■ Exercise aim ■
Look through the entries for the string "Skin" and copy every line where it shows up.

■ Data provided ■
*** Block opens ***
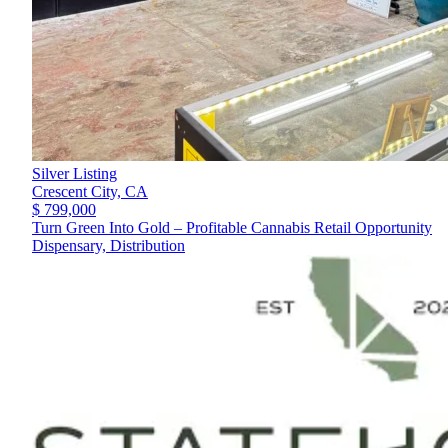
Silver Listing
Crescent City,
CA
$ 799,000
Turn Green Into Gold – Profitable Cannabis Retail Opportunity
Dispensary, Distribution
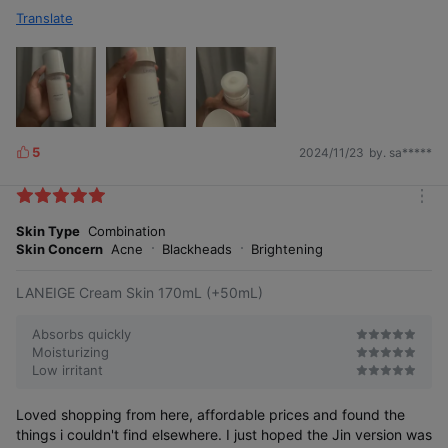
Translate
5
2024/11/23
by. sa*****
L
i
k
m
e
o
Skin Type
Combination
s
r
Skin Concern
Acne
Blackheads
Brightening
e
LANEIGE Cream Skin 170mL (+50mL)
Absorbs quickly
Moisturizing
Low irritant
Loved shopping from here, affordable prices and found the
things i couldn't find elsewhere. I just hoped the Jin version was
*** Block closes ***
*** Block opens ***
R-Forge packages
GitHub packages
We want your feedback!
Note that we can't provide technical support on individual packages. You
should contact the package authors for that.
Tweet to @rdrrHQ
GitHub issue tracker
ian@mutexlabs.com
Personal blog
*** Block closes ***
■ Reply to the task ■
Skin Type
Skin Concern
LANEIGE Cream Skin 170mL (+50mL)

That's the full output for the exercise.